I was walking down Cheap Street in Sherborne the other day and saw a hiker. How did I know? Well, he had a bright red anorak on, a heavy knapsack, bright red thick long woollen socks and sturdy leather boots. What’s more, with a look of determination, he was pouring over a map. He definitely was a hiker! And it was easy to recognise him as such.
Much of our lives involves recognition. The baby looks around to establish recognisable clues to his world. First, no doubt, his mother’s face, but after that a myriad of colours, shapes and sounds begin to be recognised, ordered and assimilated. No wonder babies need so much sleep.
And people specialise in recognising different parts of our world as they develop various areas of expertise. If you pass a school playground it may contain a mass of children unknown to you. And yet the teachers know the children by name and are aware of all that they excel at.
We are heading, surprisingly, in the direction of sheep, the subject of our gospel reading today – and most of all we are concerned with recognition. To us one sheep looks much like another. If you have watched “one man and his dog” you will know that shepherds in this country are very skilful. But their skill is in a different area to that of Palestinian shepherds. Those who first heard the words of Jesus about the Good shepherd would have a particular image in mind. In Palestine the shepherd led his sheep, spent long periods of time with them, knew them as individuals, kept them safe from the attack of wild animals, stopped them from straying into danger and sought out the best pasture for them.

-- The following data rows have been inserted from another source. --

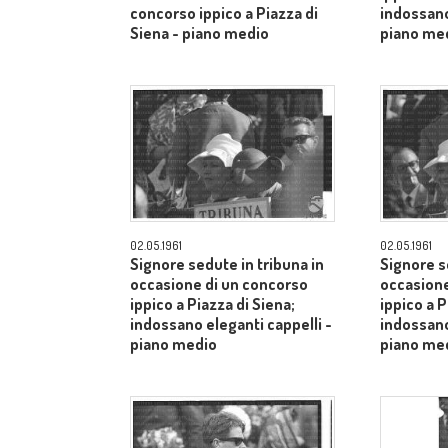
concorso ippico a Piazza di
indossano
Siena - piano medio
piano me
02.05.1961
02.05.1961
Signore sedute in tribuna in
Signore s
occasione di un concorso
occasione
ippico a Piazza di Siena;
ippico a P
indossano eleganti cappelli -
indossano
piano medio
piano me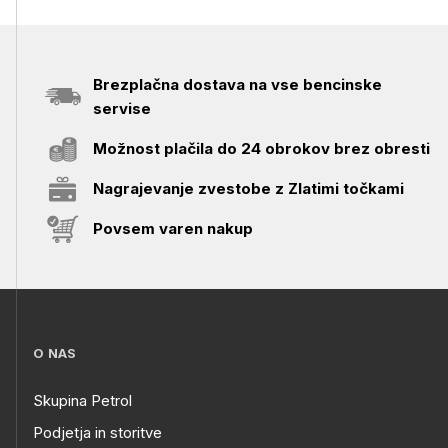
Brezplačna dostava na vse bencinske
servise
Možnost plačila do 24 obrokov brez obresti
Nagrajevanje zvestobe z Zlatimi točkami
Povsem varen nakup
O NAS
Skupina Petrol
Podjetja in storitve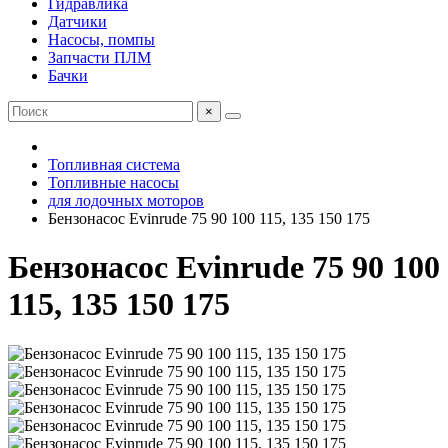
Гидравлика
Датчики
Насосы, помпы
Запчасти ПЛМ
Бачки
×
Топливная система
Топливные насосы
для лодочных моторов
Бензонасос Evinrude 75 90 100 115, 135 150 175
Бензонасос Evinrude 75 90 100
115, 135 150 175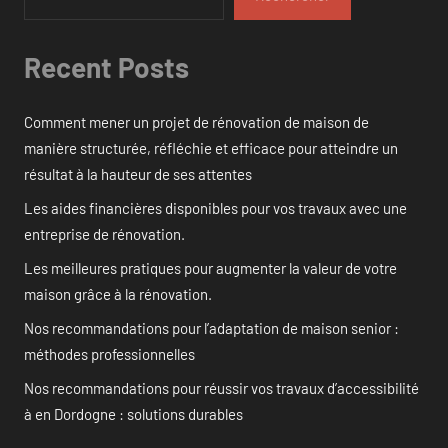
Recent Posts
Comment mener un projet de rénovation de maison de
manière structurée, réfléchie et efficace pour atteindre un
résultat à la hauteur de ses attentes
Les aides financières disponibles pour vos travaux avec une
entreprise de rénovation.
Les meilleures pratiques pour augmenter la valeur de votre
maison grâce à la rénovation.
Nos recommandations pour l’adaptation de maison senior :
méthodes professionnelles
Nos recommandations pour réussir vos travaux d’accessibilité
à en Dordogne : solutions durables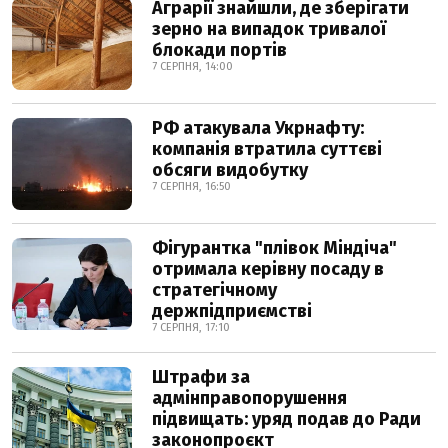
Аграрії знайшли, де зберігати
зерно на випадок тривалої
блокади портів
7 СЕРПНЯ, 14:00
РФ атакувала Укрнафту:
компанія втратила суттєві
обсяги видобутку
7 СЕРПНЯ, 16:50
Фігурантка "плівок Міндіча"
отримала керівну посаду в
стратегічному
держпідприємстві
7 СЕРПНЯ, 17:10
Штрафи за
адмінправопорушення
підвищать: уряд подав до Ради
законопроєкт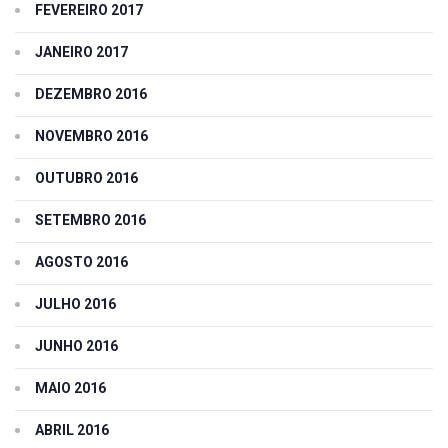
FEVEREIRO 2017
JANEIRO 2017
DEZEMBRO 2016
NOVEMBRO 2016
OUTUBRO 2016
SETEMBRO 2016
AGOSTO 2016
JULHO 2016
JUNHO 2016
MAIO 2016
ABRIL 2016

In the few verses before the passage set as today’s gospel Jesus also says that he is the door of the sheepfold. In the open country a sheepfold would be a rough collection of stones forming four walls or an approximate circle with a gap which would be the entrance. The shepherd would sleep in that gap and so would indeed be the door protecting the sheep from theft or attack. Looking after the sheep involved a huge commitment – it was a 7 day a week task and even today in the lambing season the shepherd might be needed to assist day and night. Not surprisingly we can find in the Old Testament some of the important characters who spent some of their early years looking after the flocks notably Jacob and, of course, David who became king. So the Good Shepherd was a tremendous picture of Jesus and his care and attitude of devoted self-sacrificing. Jesus took the risk of injury and even death for us, just as a shepherd might risk the same to protect his flock.

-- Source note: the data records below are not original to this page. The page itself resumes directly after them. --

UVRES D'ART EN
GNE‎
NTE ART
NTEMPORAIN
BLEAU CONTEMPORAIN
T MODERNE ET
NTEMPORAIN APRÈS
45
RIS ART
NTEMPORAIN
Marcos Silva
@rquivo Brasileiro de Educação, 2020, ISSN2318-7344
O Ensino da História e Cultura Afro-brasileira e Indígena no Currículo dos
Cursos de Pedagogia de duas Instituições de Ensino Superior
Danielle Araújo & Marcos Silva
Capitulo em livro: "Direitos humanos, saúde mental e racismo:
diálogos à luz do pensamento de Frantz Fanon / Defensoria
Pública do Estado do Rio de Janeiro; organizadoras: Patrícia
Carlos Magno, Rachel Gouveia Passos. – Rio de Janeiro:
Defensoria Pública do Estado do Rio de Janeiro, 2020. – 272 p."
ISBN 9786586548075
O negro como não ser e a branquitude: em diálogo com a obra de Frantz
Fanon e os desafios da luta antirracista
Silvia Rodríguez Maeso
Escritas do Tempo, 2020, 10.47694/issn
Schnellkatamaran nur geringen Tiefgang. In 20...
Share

You might be forgiven for sitting back and putting yourselves in the position of the sheep – but that is only half right. Certainly, we need to be like sheep in following Christ and relying on him for forgiveness and support. We want Jesus to recognise us and know us by name as a shepherd knows his sheep as individuals. But you will recall the conversation that Jesus has with Simon Peter towards the end of the St. John’s gospel where he calls for Peter to commit his life to Jesus and commands him to “feed my lambs” and to “tend my sheep”. Peter is to take on Jesus’ role as the Good shepherd as Jesus prepared the disciples for an end to his resurrection appearances. That vocation is ours too.
We are to be like the shepherd, to imitate Christ so that we care for one another as well as to love our neighbours as we do ourselves with the sort of care and devotion that Jesus manifested. Such a task is not to be underestimated and perhaps we need a life time of trying and failing and trying yet again to put such principles into practice.

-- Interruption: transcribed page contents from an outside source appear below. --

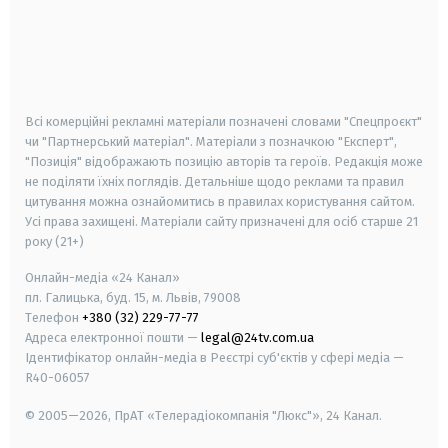
android
apple
smart tv
samsung smart tv
Всі комерційні рекламні матеріали позначені словами "Спецпроєкт"
чи "Партнерський матеріал". Матеріали з позначкою "Експерт",
"Позиція" відображають позицію авторів та героїв. Редакція може
не поділяти їхніх поглядів. Детальніше щодо реклами та правил
цитування можна ознайомитись в правилах користування сайтом.
Усі права захищені.
Матеріали сайту призначені для осіб старше
21
року (21+)
Онлайн-медіа «24 Канал»
пл. Галицька, буд. 15, м. Львів, 79008
Телефон
+380 (32) 229-77-77
Адреса електронної пошти —
legal@24tv.com.ua
Ідентифікатор онлайн-медіа в Реєстрі суб'єктів у сфері медіа —
R40-06057
© 2005—2026,
ПрАТ «Телерадіокомпанія "Люкс"», 24 Канал.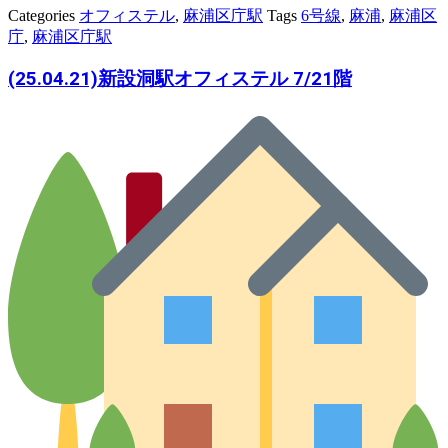
Categories
オフィステル
,
麻浦区庁駅
Tags
6号線
,
麻浦
,
麻浦区
庁
,
麻浦区庁駅
(25.04.21)新設洞駅オフィステル 7/21階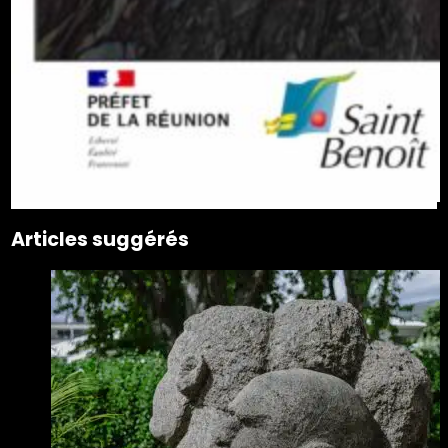
Articles suggérés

Christians should stand out, should be recognizable as if they wore special clothes like my hiker. But it is not the clothes we wear but the way we act and the things we say which is to make us stand out. Our love and care for others should be unmistakeable. Then we will be recognised as the sheep of Christ and we will be known by him just as Christ is known by his heavenly father, because of what he was, the things he said and the way he acted. We are in some senses the sheep and in others the shepherd.
Jesus said: “I am the good shepherd; I know my own and my own know me, just as the Father knows me and I know the Father; and I lay down my life for the sheep.”